Miniaturk and a Mini Adventure

Turkey is a place that has consistently surprised me. Just when you think you’ve got this placed figured out, it turns around and spins you for a loop. To start, there have been several days where it has been warmer in Minneapolis, Minnesota than it has been in Istanbul. Its 70 degrees there and beautiful when it is a whopping 50 and raining here. With this wonderful weather and being so close to each other all the time, a lovely cold has gone around our group of students and gotten multiple people sick. Mostly coughs and runny noses but there have been many different symptoms, some worse than others. Personally, I got the cold and two days later I found that I had an ear infection. If anyone has had one before you know how crappy and uncomfortable it can be. What was surprisingly not uncomfortable was the going to the hospital to get it checked out. Normally I would freak out at the name hospital but it was so quick and easy that I wasn’t even phased. I got in contact with Ozayr who helped the Accent team get me an appointment in the morning on Monday and I was in and out in 30 minutes with a prescription and relatively high spirits.

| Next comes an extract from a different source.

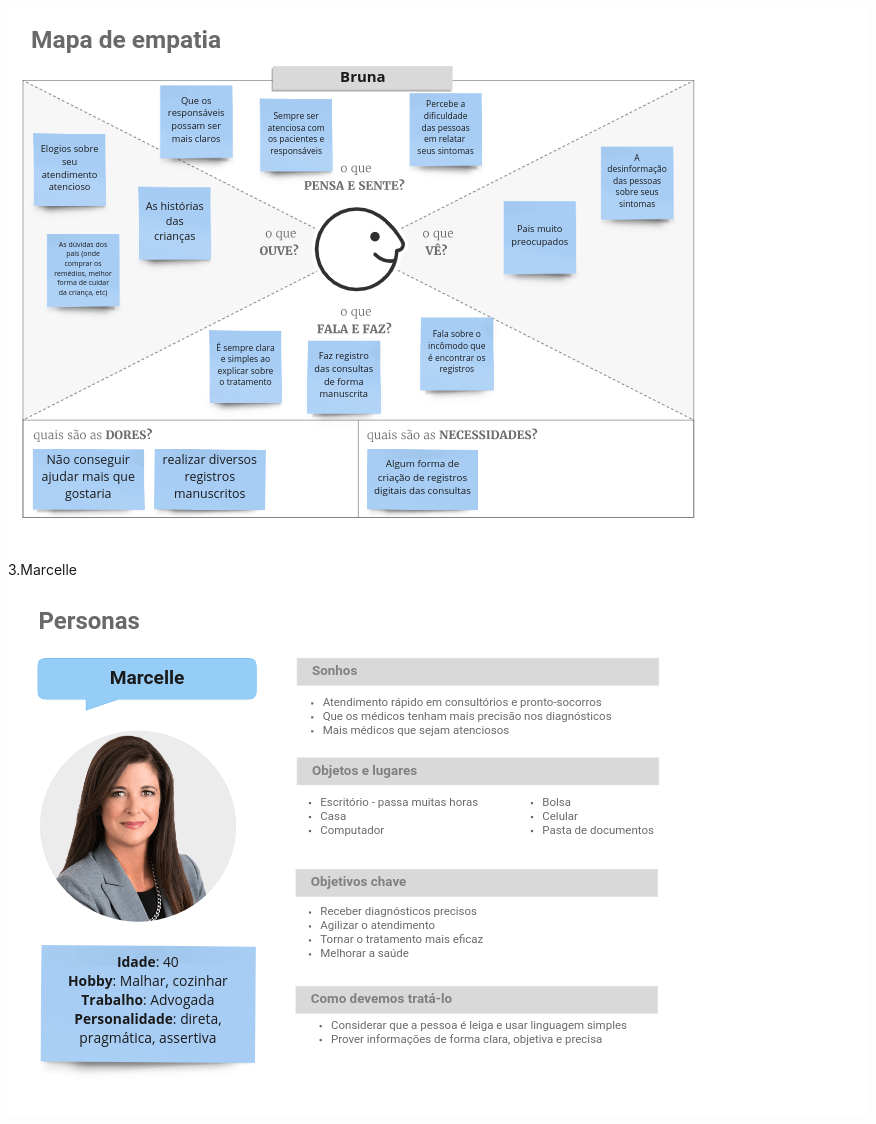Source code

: ![Mapad de empatia 2](./images/14-mapa-empatia-medico-2.png)

3.Marcelle

![Persona 3](./images/10-persona-paciente-1.png)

I don’t think that has ever happened to me in America so it was a very nice surprise! I was back to class later that day and things have been going well since.

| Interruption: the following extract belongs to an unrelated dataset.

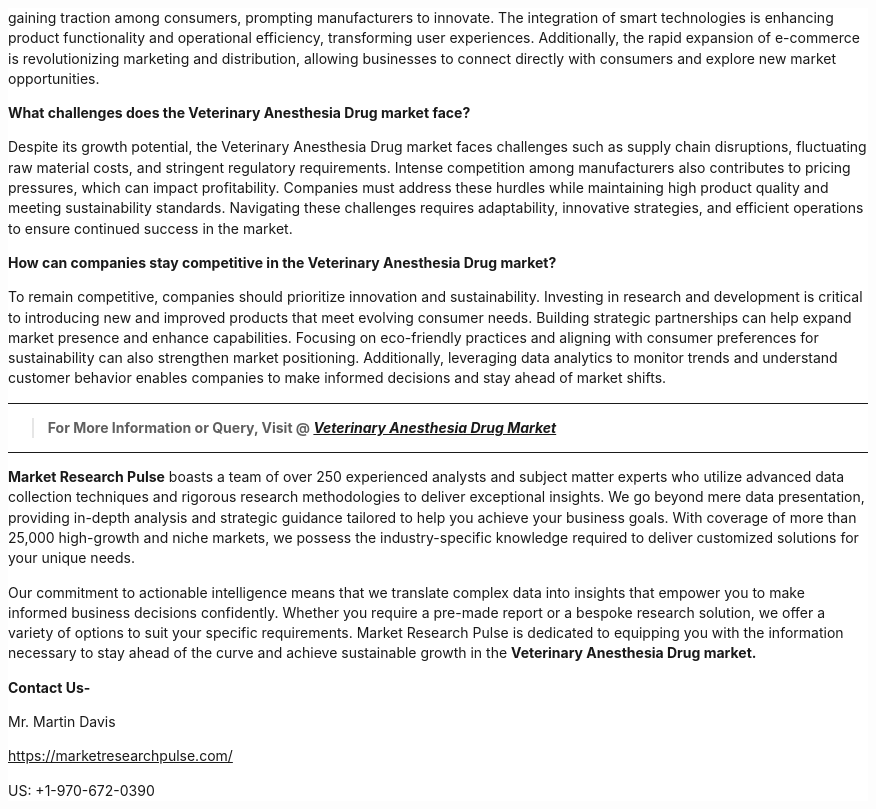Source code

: gaining traction among consumers, prompting manufacturers to innovate. The integration of smart technologies is enhancing product functionality and operational efficiency, transforming user experiences. Additionally, the rapid expansion of e-commerce is revolutionizing marketing and distribution, allowing businesses to connect directly with consumers and explore new market opportunities.</p><p><strong>What challenges does the Veterinary Anesthesia Drug market face?</strong></p><p>Despite its growth potential, the Veterinary Anesthesia Drug market faces challenges such as supply chain disruptions, fluctuating raw material costs, and stringent regulatory requirements. Intense competition among manufacturers also contributes to pricing pressures, which can impact profitability. Companies must address these hurdles while maintaining high product quality and meeting sustainability standards. Navigating these challenges requires adaptability, innovative strategies, and efficient operations to ensure continued success in the market.</p><p><strong>How can companies stay competitive in the Veterinary Anesthesia Drug market?</strong></p><p>To remain competitive, companies should prioritize innovation and sustainability. Investing in research and development is critical to introducing new and improved products that meet evolving consumer needs. Building strategic partnerships can help expand market presence and enhance capabilities. Focusing on eco-friendly practices and aligning with consumer preferences for sustainability can also strengthen market positioning. Additionally, leveraging data analytics to monitor trends and understand customer behavior enables companies to make informed decisions and stay ahead of market shifts.</p><hr /><blockquote><p><strong>For More Information or Query, Visit @&nbsp;<em><a href="https://marketresearchpulse.com/report/6047/veterinary-anesthesia-drug-market?utm_source=Linkedin&utm_medium=0117">Veterinary Anesthesia Drug Market</a></em></strong></p></blockquote><hr /><p><strong>Market Research Pulse</strong> boasts a team of over 250 experienced analysts and subject matter experts who utilize advanced data collection techniques and rigorous research methodologies to deliver exceptional insights. We go beyond mere data presentation, providing in-depth analysis and strategic guidance tailored to help you achieve your business goals. With coverage of more than 25,000 high-growth and niche markets, we possess the industry-specific knowledge required to deliver customized solutions for your unique needs.</p><p>Our commitment to actionable intelligence means that we translate complex data into insights that empower you to make informed business decisions confidently. Whether you require a pre-made report or a bespoke research solution, we offer a variety of options to suit your specific requirements. Market Research Pulse is dedicated to equipping you with the information necessary to stay ahead of the curve and achieve sustainable growth in the <strong>Veterinary Anesthesia Drug market.</strong></p><p><strong>Contact Us-</strong></p><p>Mr. Martin Davis</p><p>https://marketresearchpulse.com/</p><p>US: +1-970-672-0390</p>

Today we took a venture down to a strange little place called Miniaturk which is exactly what it sounds like. It is a park full of these scale models of famous builds throughout Turkey and what was the Ottoman Empire. A mini Turkey for kids and architecture students like us to enjoy and run around in. It would be have been a dream for us except for the fact that lovely Istanbul weather decided it would be 46 and rainy today instead of the wonderful 68 and sunny that one might expect from April in Istanbul. Regardless we were there for 3 hours and sketched all of these beautiful models in our handy, dandy, notebooks. It really was a beautiful place and it was very interesting to see such monumental buildings that we have experienced at full scale and seen on the inside, to then shift and see what the whole thing really looks like from this birds eye, 360 like, view. It shows you what something like the Blue mosque or the Chora church, which we have studied in class, are like as a mass in space rather than a place that one inhabits. It also helps with drawing since these things are already to scale and we don’t have to guess how big something is or what the proportions are. Trust me, this is a very important thing for us since it is nearly impossible for us to see the extent of the exteriors of the actual buildings.

So rain or shine, sickness or health, for better or worse, Turkey is a place that continues to amaze and surprise us. And in the end, it all comes out to be another adventure for us to blog about!